Given the current economic situation around the world and the cost of living crisis that is hitting the UK, mortgages can seem like a scary idea at the moment. Interest rates have risen to their highest in years, which has pushed mortgage prices right up and made it difficult to imagine paying so much for a house, but luckily there are many positives that come with this too.
As interest rates rise, house prices stabilize and drop, with the interest rate going up by 0.75% we’ve seen a reduction in house price by around 5%, and 10% in some areas. As a first time buyer or an investor this is the perfect opportunity to earn ‘quick cash’ as it’s called in the industry, because when mortgage rates reduce as the economies stabilise, that 10% value will tip back on along with the usual average 4.14% per year. That means although you pay more for your mortgage right now, in 2-5 years when your current deal ends and the macroeconomic issues are over, not only will you get a significantly better rate saving hundreds of pounds per month but you will have made tens of thousands in equity on your house too.

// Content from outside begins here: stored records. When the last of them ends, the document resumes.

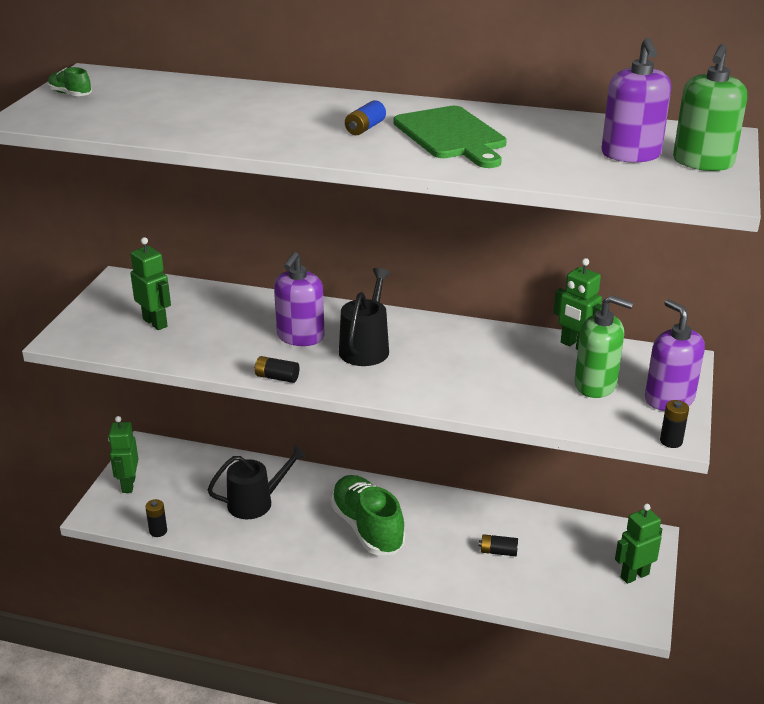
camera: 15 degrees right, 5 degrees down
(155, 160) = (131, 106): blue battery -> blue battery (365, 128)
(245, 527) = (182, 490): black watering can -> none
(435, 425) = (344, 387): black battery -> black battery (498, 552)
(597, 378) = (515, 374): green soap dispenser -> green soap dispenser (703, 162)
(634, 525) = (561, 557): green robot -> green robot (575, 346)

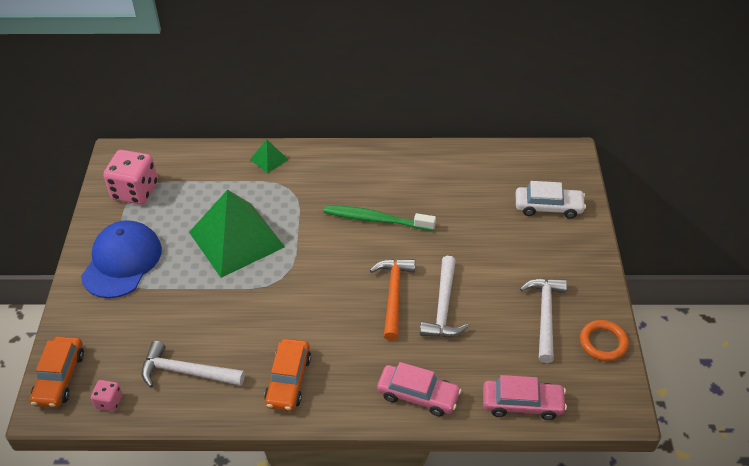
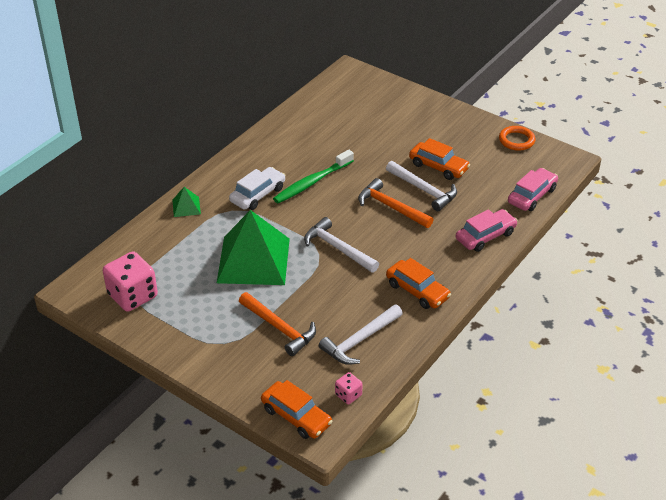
camera: 55 degrees left, 5 degrees down
(122, 262) = (207, 334): blue cap -> none
(162, 305) = (279, 328): none -> orange hammer
(491, 299) = (438, 167): none -> orange car
(545, 315) = (473, 152): white hammer -> white hammer (338, 248)
(548, 207) = (386, 103): white car -> white car (258, 194)

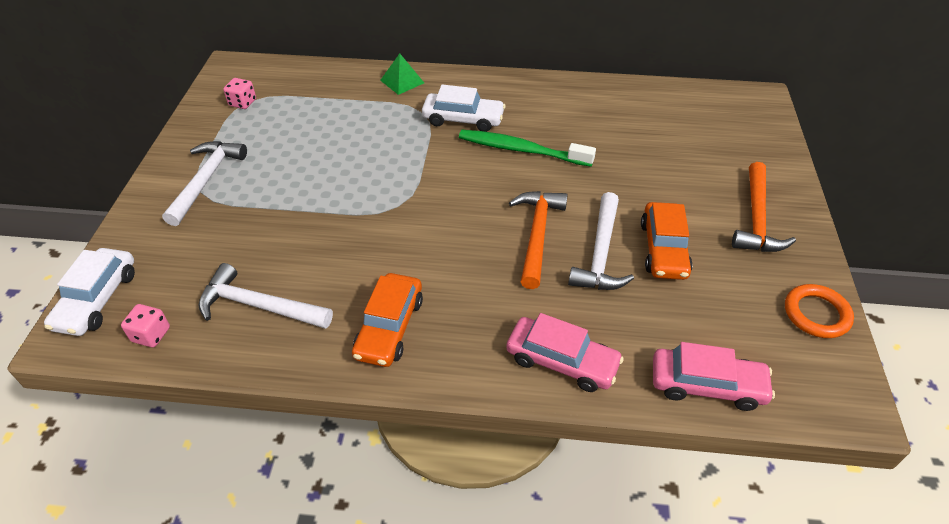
camera: 60 degrees right, 5 degrees up
(133, 296) = (242, 103): pink dice -> pink dice, size x0.48
(253, 260) = (350, 159): green pyramid -> none
(279, 328) = (246, 225): orange hammer -> orange hammer (756, 219)
(296, 416) = (97, 299): orange car -> white car
(338, 248) = (420, 218): white hammer -> white hammer (206, 180)

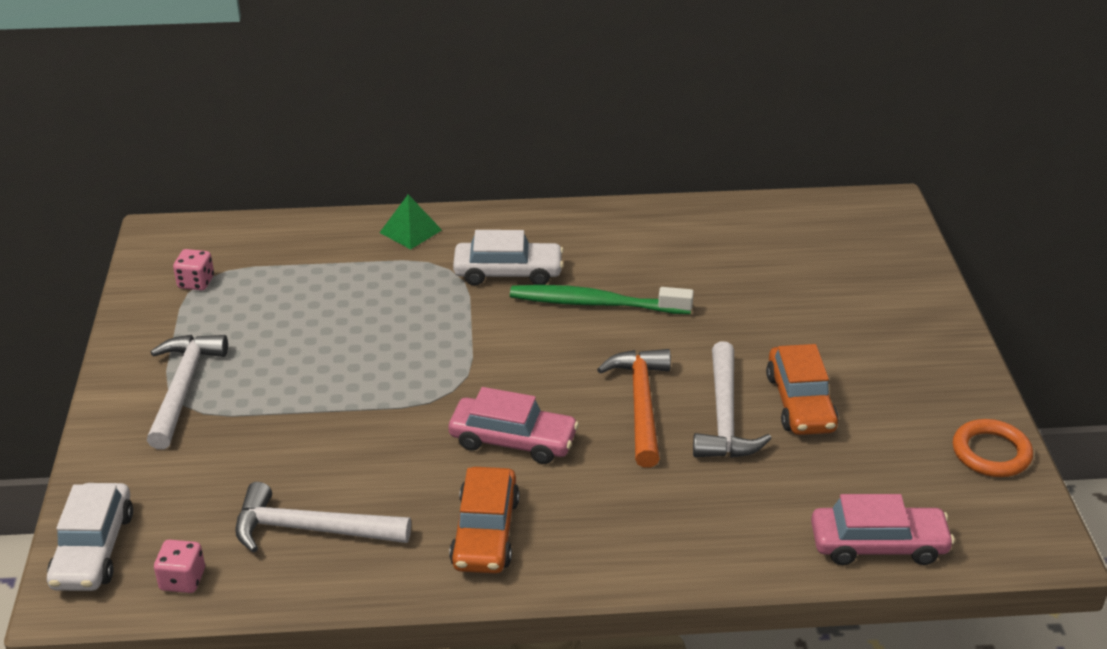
camera: 10 degrees left, 10 degrees down
(562, 361) = (705, 542): pink car -> pink car (513, 440)
(756, 219) = (905, 354): orange hammer -> none

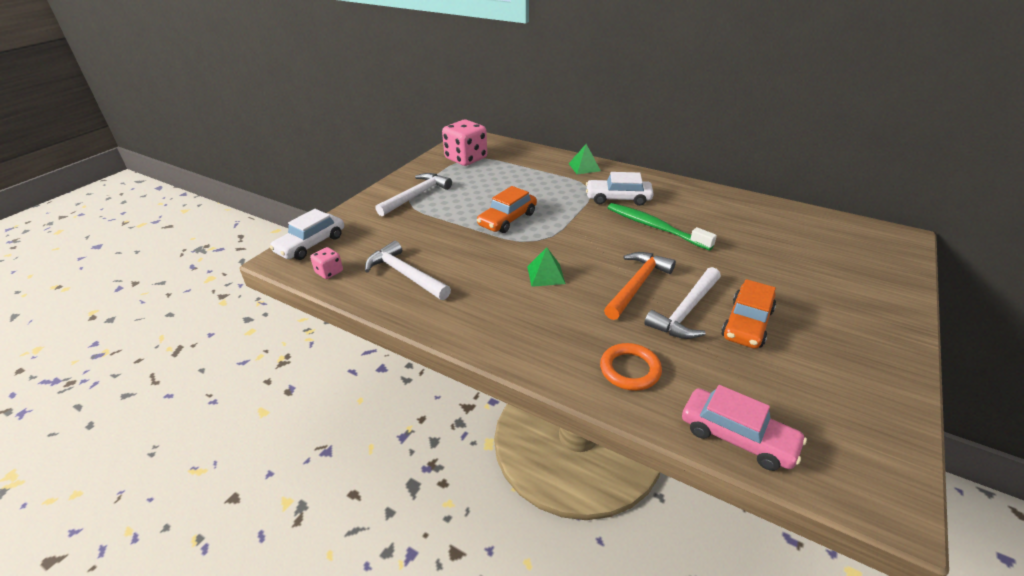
camera: 35 degrees right, 0 degrees up
(196, 282) = (466, 158): pink dice -> pink dice, size x2.07
(485, 532) = (486, 313): orange car -> orange car (507, 219)
(508, 272) = (618, 198): white car -> white car turned 150 degrees clockwise
(513, 440) = (546, 275): pink car -> green pyramid
(991, 453) = (884, 416): orange ring -> orange ring (630, 370)

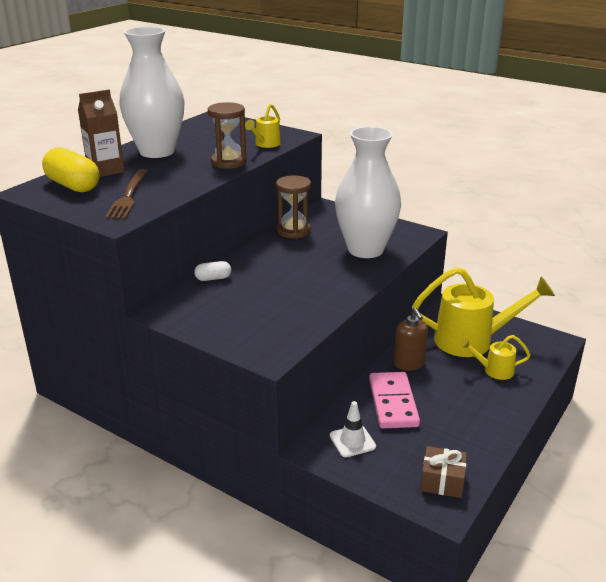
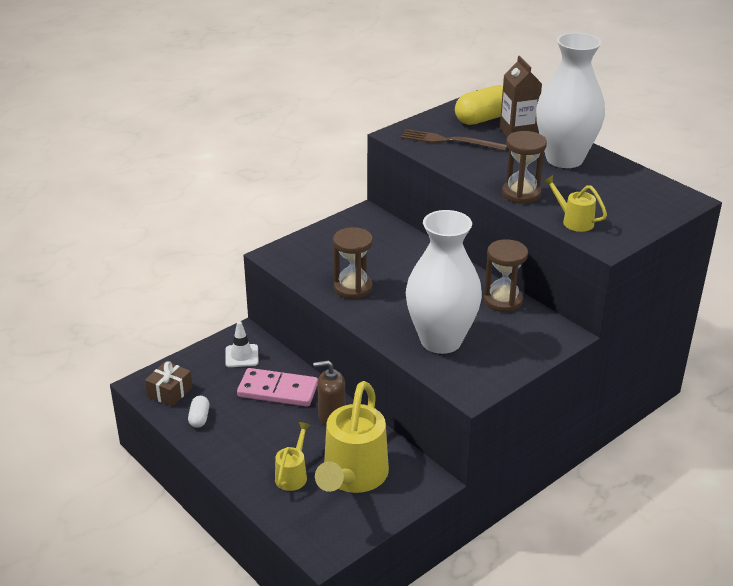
camera: 105 degrees right, 5 degrees up
(213, 278) = (414, 242): white capsule -> white capsule (199, 418)
(311, 299) = (353, 288): none -> brown hourglass

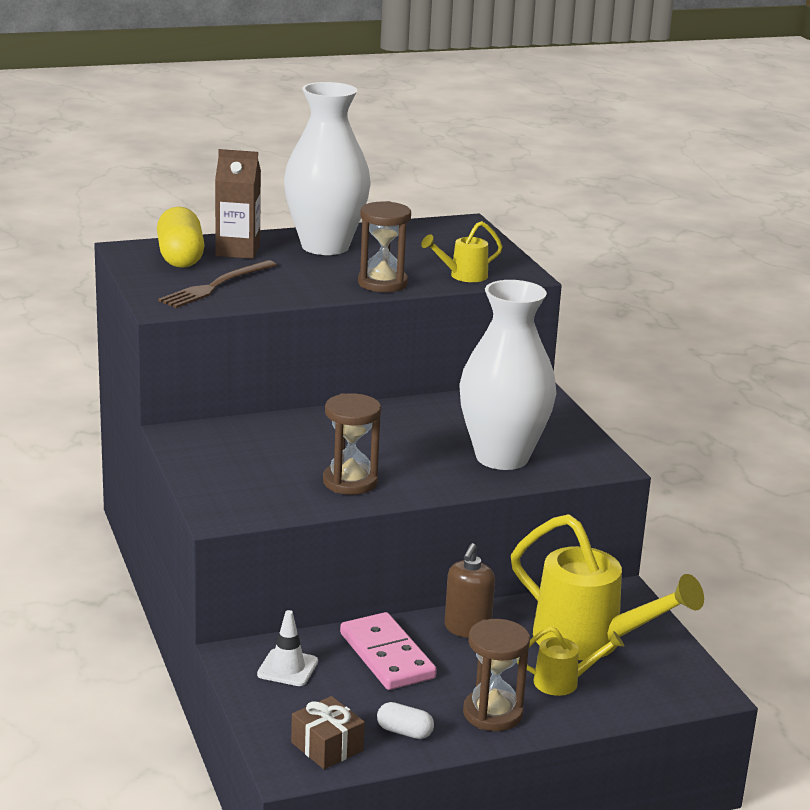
camera: 70 degrees left, 10 degrees down
(278, 390) = (386, 656): pink domino -> pink domino turned 60 degrees counterclockwise
(293, 475) = (563, 682): yellow watering can -> yellow watering can turned 135 degrees clockwise
(503, 301) = (449, 405): brown hourglass -> brown hourglass (492, 713)

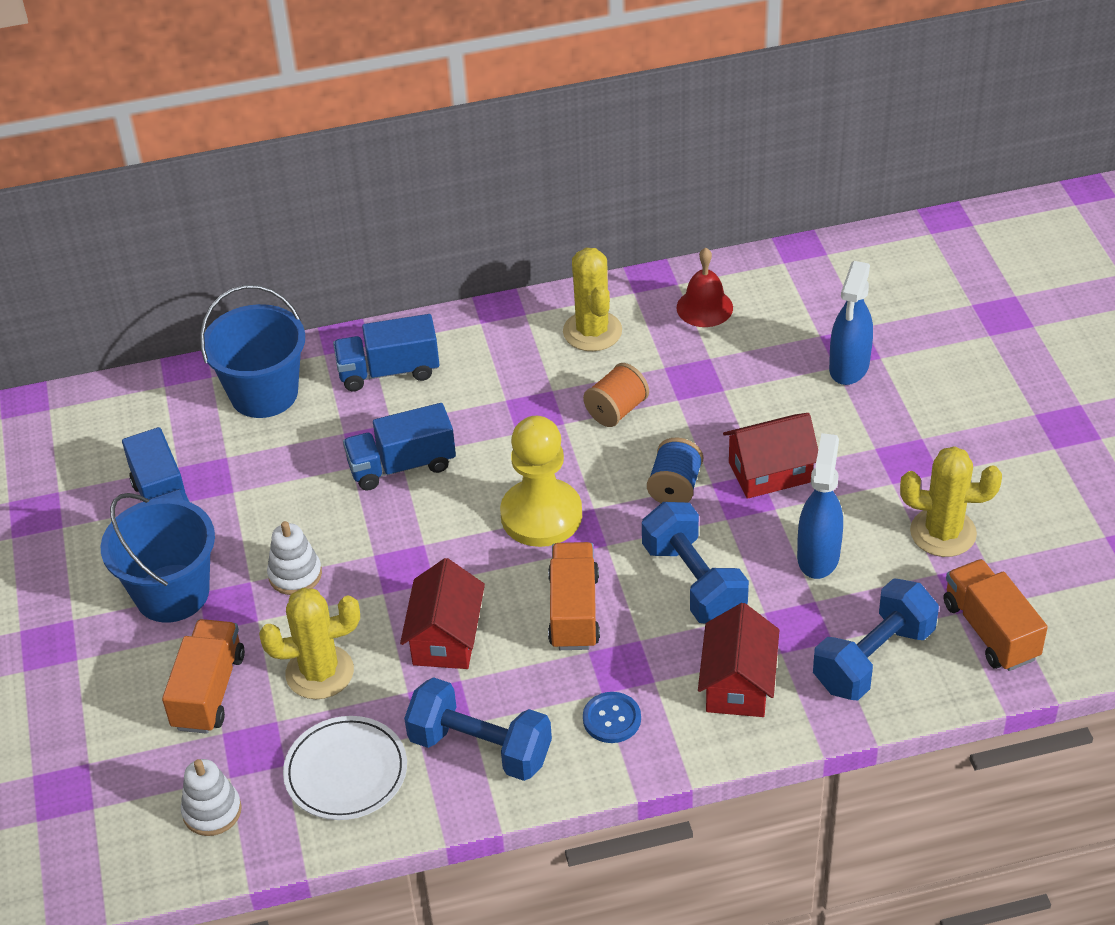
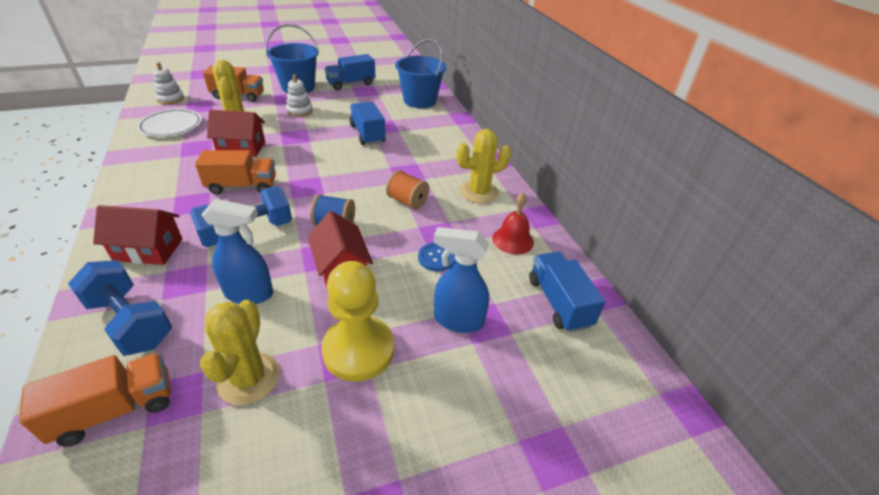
camera: 80 degrees right, 5 degrees down
(389, 371) = (437, 129): blue truck -> blue truck (559, 302)
(480, 748) = (160, 159): blue dumbbell -> none
(541, 515) = (321, 175): yellow pawn -> yellow pawn (358, 350)
(612, 719) = (152, 199): blue button -> blue button (436, 258)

At the time of writing, NatWest currently offer the lowest mortgage rates of the big banks, and Leeds building society lead the way with their rates too. You can expect to pay around 4.84% on your mortgage at the moment, whereas this time last year it was closer to 2.53%. Although on larger mortgages this can equate to hundreds of pounds per month, it isn’t something you should worry about in the long term.
Historically as the economy recovers and strengthens, the UK has always reduced it’s interest rates to bolster inflation, until inflation hits such a point where it is unsustainable due to external factors (like now at 11.8%). Interest rates then rise, lowering the number of people lending and spending to stabilize inflation and as the economy recovers, interest rates dip again.
An example below for illustration purposes:
- Inflation 10%, bank of England interest rates increase from 0.5% to 1.75%, mortgage rates increase from 2.5% to 3.8%, house prices lower 10%.
- House purchase £300,000 lowers to £270,000. £27,000 deposit instead of £30,000.
- Mortgage prices remain similar.
- Economy stabilizes after 2 years, regaining 10% value plus 2 year’s inflation at an average 4.14%.
- New house value £324,480. New mortgage rate 2.5%.New equity £81,840 from £27,000. Net gain £54,840.
As seen in the illustration above, this means buying at a point of high interest rate and low value sees much higher long term gain, unless you purchase a property that is at a premium above the asking price.
To conclude, yes it is still worth acquiring your mortgage during a high interest period, and under the correct circumstance (as long as it is not a long term recession) you would stand to gain more than if you overpaid for your house during a much lower period of interest rates, that conjoins to higher overall market value due to cheaper mortgage rates.